# GIVEN EXERCISE
Reproduce verbatim the entries below, from the line containing "Mask: myocardium. Output" through the end of the entries, with both ends included.

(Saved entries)
^^^^^^^^

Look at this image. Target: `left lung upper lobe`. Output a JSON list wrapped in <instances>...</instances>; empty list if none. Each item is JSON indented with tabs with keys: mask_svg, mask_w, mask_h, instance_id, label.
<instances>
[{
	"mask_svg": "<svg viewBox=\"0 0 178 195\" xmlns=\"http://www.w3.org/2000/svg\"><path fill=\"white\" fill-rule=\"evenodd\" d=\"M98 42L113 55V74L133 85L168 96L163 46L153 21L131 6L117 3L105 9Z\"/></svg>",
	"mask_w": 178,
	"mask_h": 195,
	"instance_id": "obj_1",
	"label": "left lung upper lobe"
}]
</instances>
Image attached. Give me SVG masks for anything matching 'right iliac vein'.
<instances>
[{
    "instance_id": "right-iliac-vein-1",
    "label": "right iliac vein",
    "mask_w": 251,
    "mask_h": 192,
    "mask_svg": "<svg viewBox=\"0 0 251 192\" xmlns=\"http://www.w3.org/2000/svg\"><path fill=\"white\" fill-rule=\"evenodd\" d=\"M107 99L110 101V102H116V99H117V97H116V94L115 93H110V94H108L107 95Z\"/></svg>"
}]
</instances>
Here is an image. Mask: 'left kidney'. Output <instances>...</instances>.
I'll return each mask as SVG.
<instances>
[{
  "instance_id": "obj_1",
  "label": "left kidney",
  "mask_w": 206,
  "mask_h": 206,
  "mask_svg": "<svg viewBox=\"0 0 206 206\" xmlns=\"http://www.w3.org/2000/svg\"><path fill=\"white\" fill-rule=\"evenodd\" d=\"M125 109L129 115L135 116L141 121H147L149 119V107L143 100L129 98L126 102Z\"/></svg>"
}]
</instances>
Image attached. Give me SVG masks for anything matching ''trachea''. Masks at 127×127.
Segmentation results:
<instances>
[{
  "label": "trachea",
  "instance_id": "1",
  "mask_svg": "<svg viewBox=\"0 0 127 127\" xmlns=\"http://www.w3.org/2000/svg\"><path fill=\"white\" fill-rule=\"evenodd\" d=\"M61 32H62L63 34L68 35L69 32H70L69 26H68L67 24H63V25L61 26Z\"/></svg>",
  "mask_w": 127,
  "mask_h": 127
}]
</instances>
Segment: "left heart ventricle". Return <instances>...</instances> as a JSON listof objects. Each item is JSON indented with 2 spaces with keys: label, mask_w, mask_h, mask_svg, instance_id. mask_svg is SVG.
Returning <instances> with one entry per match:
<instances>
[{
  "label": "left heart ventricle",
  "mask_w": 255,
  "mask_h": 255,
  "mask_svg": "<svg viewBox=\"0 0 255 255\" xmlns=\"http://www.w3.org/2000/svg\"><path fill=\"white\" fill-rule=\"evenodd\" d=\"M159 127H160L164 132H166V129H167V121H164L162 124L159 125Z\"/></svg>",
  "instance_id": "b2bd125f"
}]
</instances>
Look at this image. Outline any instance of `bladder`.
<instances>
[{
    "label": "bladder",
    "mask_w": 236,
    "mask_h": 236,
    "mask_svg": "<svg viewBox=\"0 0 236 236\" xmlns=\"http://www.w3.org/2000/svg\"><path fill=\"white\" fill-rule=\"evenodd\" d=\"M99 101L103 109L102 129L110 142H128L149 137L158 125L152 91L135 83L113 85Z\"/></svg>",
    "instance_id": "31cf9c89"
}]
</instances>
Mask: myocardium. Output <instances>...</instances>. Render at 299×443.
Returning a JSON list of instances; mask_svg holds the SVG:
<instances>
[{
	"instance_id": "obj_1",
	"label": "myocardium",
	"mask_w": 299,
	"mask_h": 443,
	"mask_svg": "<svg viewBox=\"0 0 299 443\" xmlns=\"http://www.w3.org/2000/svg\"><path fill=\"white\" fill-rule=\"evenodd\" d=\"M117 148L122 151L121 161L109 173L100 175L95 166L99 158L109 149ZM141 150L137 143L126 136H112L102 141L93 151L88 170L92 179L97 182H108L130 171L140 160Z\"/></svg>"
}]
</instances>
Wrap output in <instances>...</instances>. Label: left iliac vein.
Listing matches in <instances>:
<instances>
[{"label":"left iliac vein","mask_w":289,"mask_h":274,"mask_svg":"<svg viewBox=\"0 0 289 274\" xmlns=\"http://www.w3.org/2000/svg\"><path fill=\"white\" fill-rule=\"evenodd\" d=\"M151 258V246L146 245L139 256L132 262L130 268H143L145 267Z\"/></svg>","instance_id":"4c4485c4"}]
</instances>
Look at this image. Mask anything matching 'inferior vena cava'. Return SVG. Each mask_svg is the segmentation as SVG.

^^^^^^^^

# CORRECT ANSWER
Mask: myocardium. Output <instances>...</instances>. Render at 299×443.
Returning a JSON list of instances; mask_svg holds the SVG:
<instances>
[{
	"instance_id": "obj_1",
	"label": "myocardium",
	"mask_w": 299,
	"mask_h": 443,
	"mask_svg": "<svg viewBox=\"0 0 299 443\" xmlns=\"http://www.w3.org/2000/svg\"><path fill=\"white\" fill-rule=\"evenodd\" d=\"M117 148L122 151L121 161L109 173L100 175L95 166L99 158L109 149ZM141 150L137 143L126 136H112L102 141L93 151L88 170L92 179L97 182H108L130 171L140 160Z\"/></svg>"
}]
</instances>
Wrap output in <instances>...</instances>. Label: left iliac vein.
Listing matches in <instances>:
<instances>
[{"label":"left iliac vein","mask_w":289,"mask_h":274,"mask_svg":"<svg viewBox=\"0 0 289 274\" xmlns=\"http://www.w3.org/2000/svg\"><path fill=\"white\" fill-rule=\"evenodd\" d=\"M151 258V246L146 245L139 256L132 262L130 268H143L145 267Z\"/></svg>","instance_id":"4c4485c4"}]
</instances>
Look at this image. Mask anything matching 'inferior vena cava'. Return SVG. Each mask_svg is the segmentation as SVG.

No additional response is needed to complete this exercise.